Extract to read:
▬▬▬▬▬▬

= André Savignon =

French author

André Savignon (1 January 1878 – 10 January 1947) was a French author.

== Life ==
Savignon was born to (Eugène) Michel Savignon and (Louise) Isabelle Varanguien de Villepin in Tarbes, Hautes-Pyrénées. He married Marie-Josèphe Monzelun on 29 July 1902 in Paris. Between 1908 and 1914 he made numerous trips to England, particularly to Plymouth.

After World War I, Savignon moved to St Malo (Ille et Vilaine, France). On 27 September 1919 he married Berthe Desgranges at Ambérac (Charentes, France).

Savignon left no descendants from either of his marriages.

== Career ==
A writer, Savignon won the Prix Goncourt in 1912 with his novel Les filles de la pluie, describing the daily life in Ouessant Island. His other books include:
- Une femme dans chaque port;
- Le secret des eaux;
- La tristesse d'Elsie;
- La dame de la Ste Alice;
- Tous les trois;
- St Malo nid de corsaires.

▬▬▬▬▬▬

[Records from a collection]
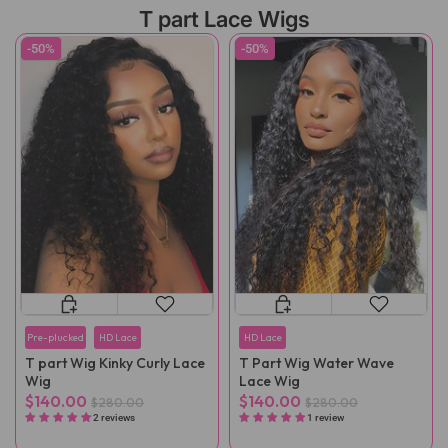
T part Lace Wigs
-50%
-50%
Pre-plucked
HD Lace
HD Lace
T part Wig Kinky Curly Lace
T Part Wig Water Wave
Wig
Lace Wig
$140.00
$140.00
$280.00
$280.00
2 reviews
1 review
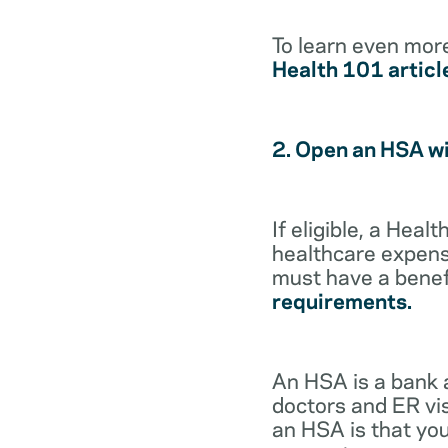
To learn even mor
Health 101 articl
2. Open an HSA w
If eligible, a Hea
healthcare expense
must have a benef
requirements.
An HSA is a bank 
doctors and ER vis
an HSA is that you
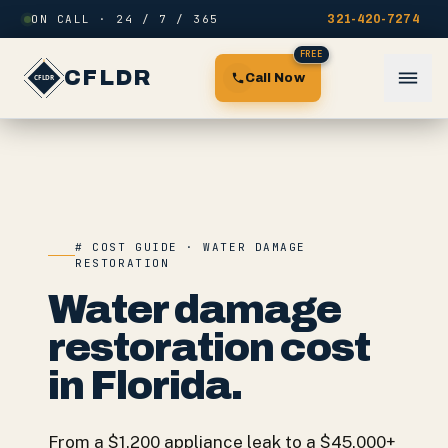
Skip to content
ON CALL · 24 / 7 / 365
321-420-7274
FREE
CFLDR
Call Now
# COST GUIDE · WATER DAMAGE
RESTORATION
Water damage
restoration cost
in Florida.
From a $1,200 appliance leak to a $45,000+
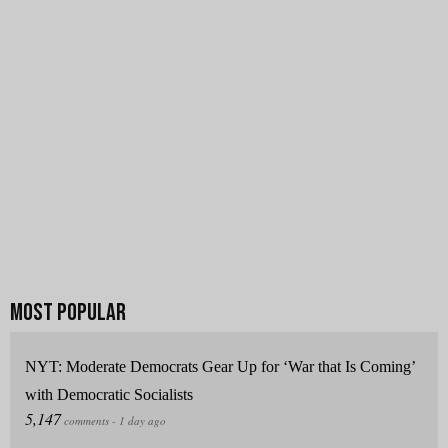
NYT: Moderate Democrats Gear Up for ‘War that Is Coming’
with Democratic Socialists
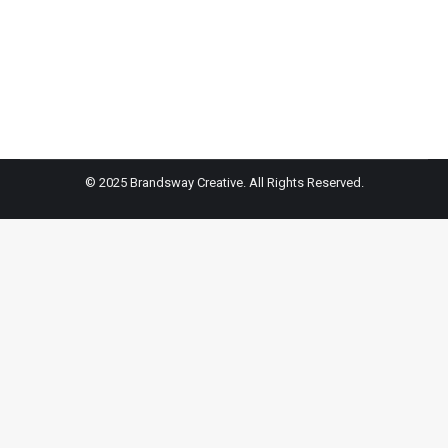
Train Like An Angel: Martha & Andrea Rogers of Xtend
Barre
© 2025 Brandsway Creative. All Rights Reserved.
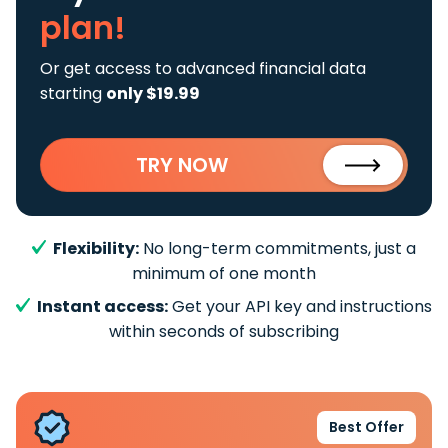
plan!
Or get access to advanced financial data
starting
only $19.99
TRY NOW
Flexibility:
No long-term commitments, just a
minimum of one month
Instant access:
Get your API key and instructions
within seconds of subscribing
Best Offer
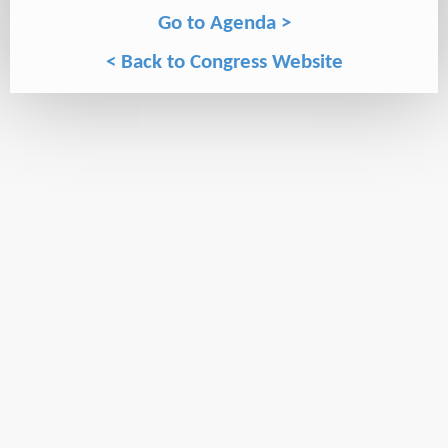
Go to Agenda >
< Back to Congress Website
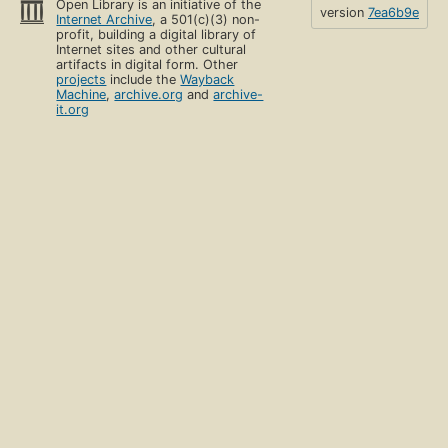
Open Library is an initiative of the
version
7ea6b9e
Internet Archive
, a 501(c)(3) non-
profit, building a digital library of
Internet sites and other cultural
artifacts in digital form. Other
projects
include the
Wayback
Machine
,
archive.org
and
archive-
it.org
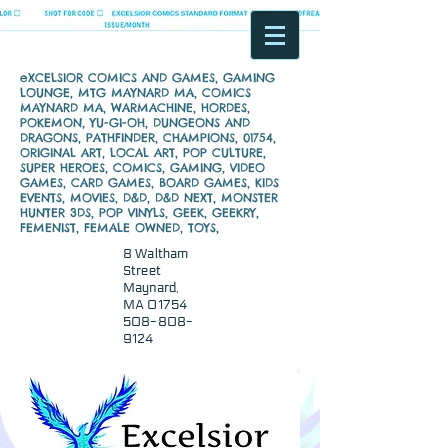
eXCELSIOR COMICS AND GAMES, GAMING
LOUNGE, MTG MAYNARD MA, COMICS
MAYNARD MA, WARMACHINE, HORDES,
POKEMON, YU-GI-OH, DUNGEONS AND
DRAGONS, PATHFINDER, CHAMPIONS, 01754,
ORIGINAL ART, LOCAL ART, POP CULTURE,
SUPER HEROES, COMICS, GAMING, VIDEO
GAMES, CARD GAMES, BOARD GAMES, KIDS
EVENTS, MOVIES, D&D, D&D NEXT, MONSTER
HUNTER 3DS, POP VINYLS, GEEK, GEEKRY,
FEMENIST, FEMALE OWNED, TOYS,
8 Waltham
Street
Maynard,
MA 01754
508-808-
9124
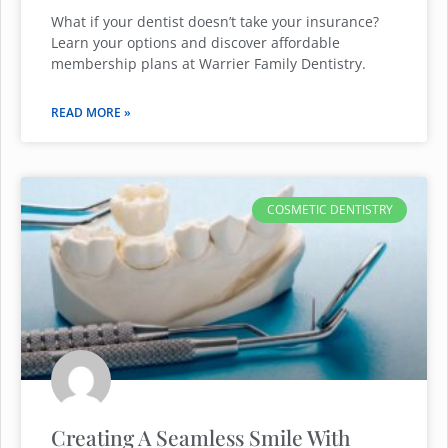
What if your dentist doesn’t take your insurance?
Learn your options and discover affordable
membership plans at Warrier Family Dentistry.
READ MORE »
COSMETIC DENTISTRY
Creating A Seamless Smile With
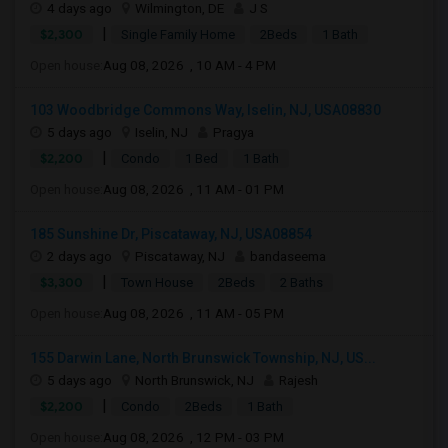
4 days ago
Wilmington, DE
J S
|
$2,300
Single Family Home
2Beds
1 Bath
Open house:
Aug 08, 2026 , 10 AM - 4 PM
103 Woodbridge Commons Way, Iselin, NJ, USA08830
5 days ago
Iselin, NJ
Pragya
|
$2,200
Condo
1 Bed
1 Bath
Open house:
Aug 08, 2026 , 11 AM - 01 PM
185 Sunshine Dr, Piscataway, NJ, USA08854
2 days ago
Piscataway, NJ
bandaseema
|
$3,300
Town House
2Beds
2 Baths
Open house:
Aug 08, 2026 , 11 AM - 05 PM
155 Darwin Lane, North Brunswick Township, NJ, US...
5 days ago
North Brunswick, NJ
Rajesh
|
$2,200
Condo
2Beds
1 Bath
Open house:
Aug 08, 2026 , 12 PM - 03 PM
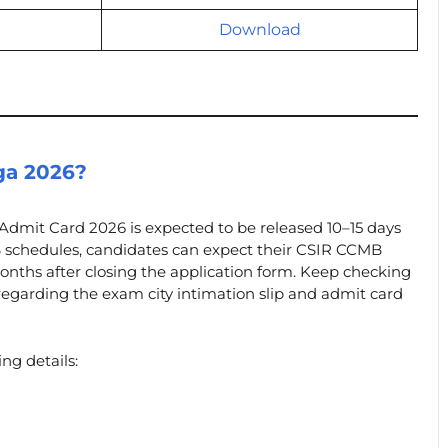
Download
ga 2026?
Admit Card 2026 is expected to be released 10–15 days
 schedules, candidates can expect their CSIR CCMB
onths after closing the application form. Keep checking
egarding the exam city intimation slip and admit card
ng details:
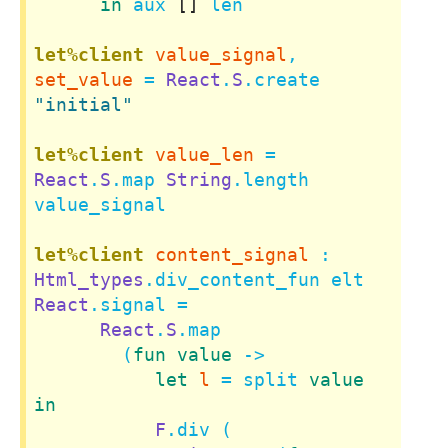
in
 aux 
[]
 len

let%client
value_signal
, 
set_value
 = 
React
.
S
.create 
"initial"
let%client
value_len
 = 
React
.
S
.map 
String
.length 
value_signal

let%client
content_signal
 : 
Html_types
.div_content_fun elt 
React
.signal =

React
.
S
.map

        (
fun
value
 ->

let
l
 = split 
value
in
F
.div (
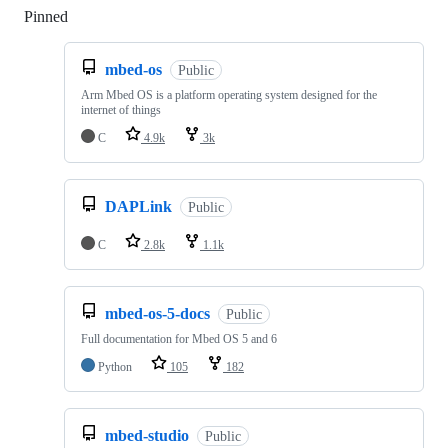
Pinned
Loading
mbed-os
Public
Arm Mbed OS is a platform operating system designed for the
internet of things
C
4.9k
3k
DAPLink
Public
C
2.8k
1.1k
mbed-os-5-docs
Public
Full documentation for Mbed OS 5 and 6
Python
105
182
mbed-studio
Public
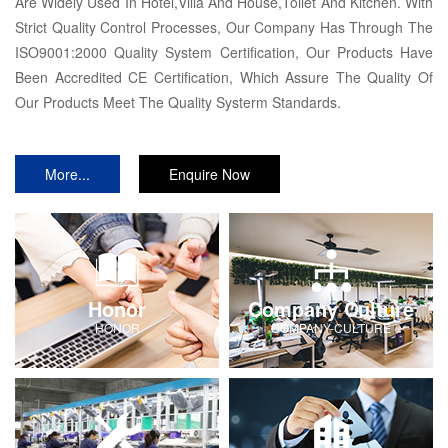
Are Widely Used In Hotel,Villa And House,Toilet And Kitchen. With
Strict Quality Control Processes, Our Company Has Through The
ISO9001:2000 Quality System Certification, Our Products Have
Been Accredited CE Certification, Which Assure The Quality Of
Our Products Meet The Quality Systerm Standards.
More...
Enquire Now
Honor
Company Culture
HONOR
COMPANY-CULTURE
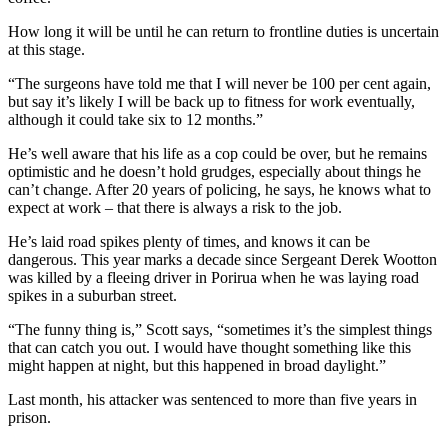
How long it will be until he can return to frontline duties is uncertain
at this stage.
“The surgeons have told me that I will never be 100 per cent again,
but say it’s likely I will be back up to fitness for work eventually,
although it could take six to 12 months.”
He’s well aware that his life as a cop could be over, but he remains
optimistic and he doesn’t hold grudges, especially about things he
can’t change. After 20 years of policing, he says, he knows what to
expect at work – that there is always a risk to the job.
He’s laid road spikes plenty of times, and knows it can be
dangerous. This year marks a decade since Sergeant Derek Wootton
was killed by a fleeing driver in Porirua when he was laying road
spikes in a suburban street.
“The funny thing is,” Scott says, “sometimes it’s the simplest things
that can catch you out. I would have thought something like this
might happen at night, but this happened in broad daylight.”
Last month, his attacker was sentenced to more than five years in
prison.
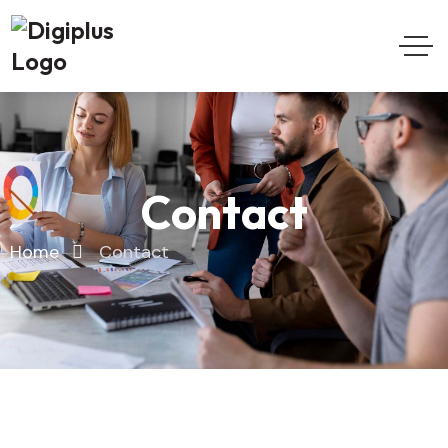
Contact
Home
Contact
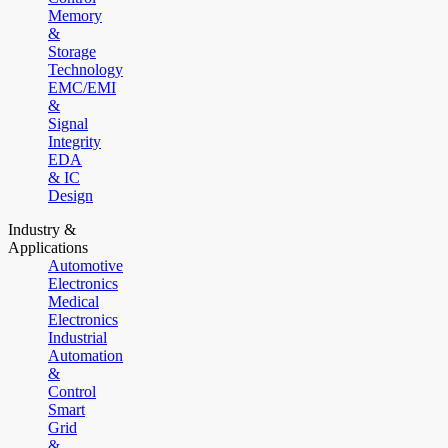
Memory
&
Storage
Technology
EMC/EMI
&
Signal
Integrity
EDA
& IC
Design
Industry &
Applications
Automotive
Electronics
Medical
Electronics
Industrial
Automation
&
Control
Smart
Grid
&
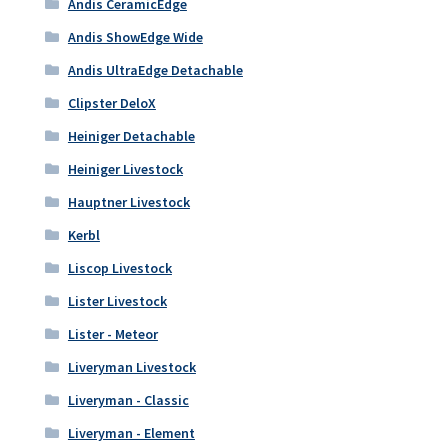
Andis CeramicEdge
Andis ShowEdge Wide
Andis UltraEdge Detachable
Clipster DeloX
Heiniger Detachable
Heiniger Livestock
Hauptner Livestock
Kerbl
Liscop Livestock
Lister Livestock
Lister - Meteor
Liveryman Livestock
Liveryman - Classic
Liveryman - Element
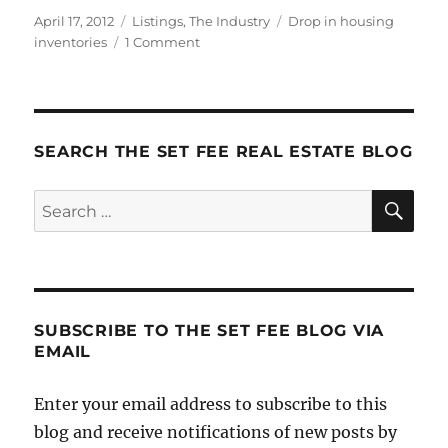
Posted
Categories
Tags
April 17, 2012
Listings
,
The Industry
Drop in housing
on
on
inventories
1 Comment
The
Best
‘Toldja
So’
News!
SEARCH THE SET FEE REAL ESTATE BLOG
SE
Search
for:
SUBSCRIBE TO THE SET FEE BLOG VIA
EMAIL
Enter your email address to subscribe to this
blog and receive notifications of new posts by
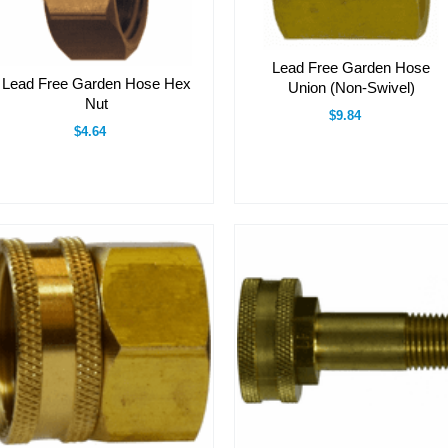
Lead Free Garden Hose
Lead Free Garden Hose Hex
Union (Non-Swivel)
Nut
$9.84
$4.64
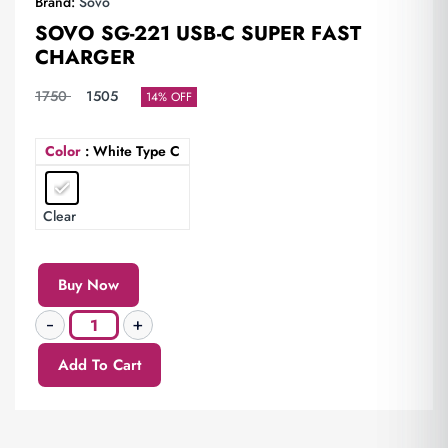
Brand:
Sovo
SOVO SG-221 USB-C SUPER FAST
CHARGER
1750
1505
14% OFF
Color
: White Type C
Clear
Buy Now
Add To Cart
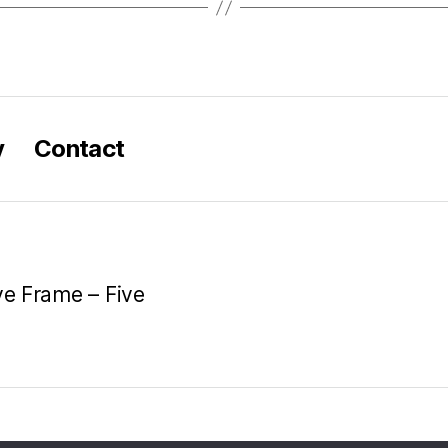
y
Contact
ve Frame – Five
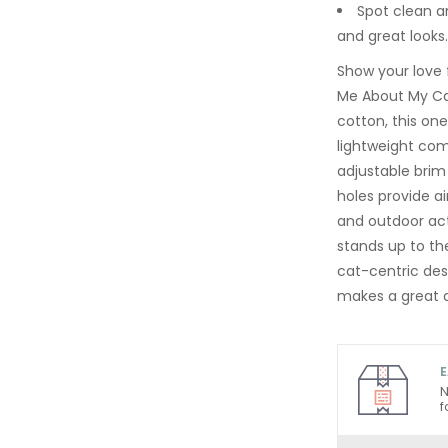
Spot clean an
and great looks.
Show your love 
Me About My Ca
cotton, this on
lightweight com
adjustable brim 
holes provide ai
and outdoor act
stands up to the
cat-centric des
makes a great a
E
N
f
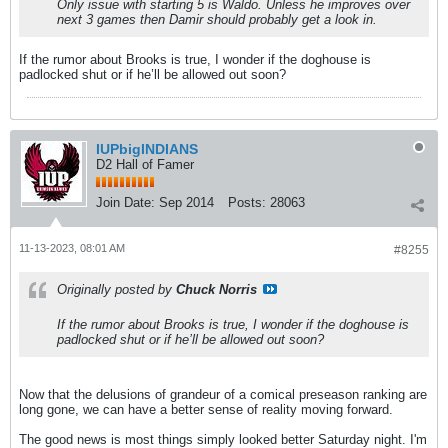
Only issue with starting 5 is Waldo. Unless he improves over
next 3 games then Damir should probably get a look in.
If the rumor about Brooks is true, I wonder if the doghouse is
padlocked shut or if he’ll be allowed out soon?
IUPbigINDIANS
D2 Hall of Famer
Join Date:
Sep 2014
Posts:
28063
11-13-2023, 08:01 AM
#8255
Originally posted by
Chuck Norris
If the rumor about Brooks is true, I wonder if the doghouse is
padlocked shut or if he’ll be allowed out soon?
Now that the delusions of grandeur of a comical preseason ranking are
long gone, we can have a better sense of reality moving forward.
The good news is most things simply looked better Saturday night. I'm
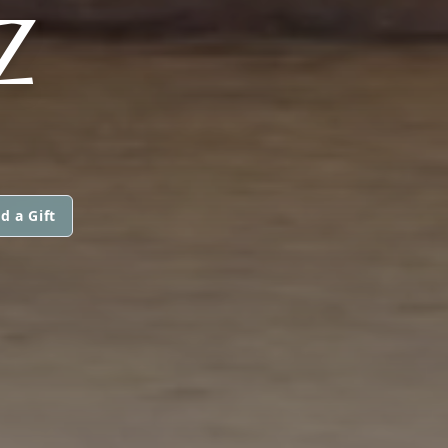
Z
d a Gift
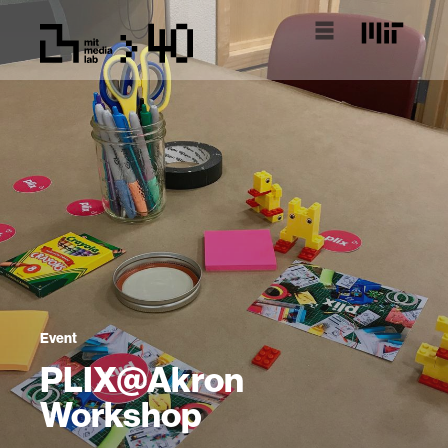
Event
PLIX@Akron
Workshop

▬▬▬▬▬▬

Task brief: Please write out the text on André Savignon between "Savignon left no" and "nid de corsaires.", inclusive. The data has no connection to the text on André Savignon.

Written solution:
Savignon left no descendants from either of his marriages.

== Career ==
A writer, Savignon won the Prix Goncourt in 1912 with his novel Les filles de la pluie, describing the daily life in Ouessant Island. His other books include:
- Une femme dans chaque port;
- Le secret des eaux;
- La tristesse d'Elsie;
- La dame de la Ste Alice;
- Tous les trois;
- St Malo nid de corsaires.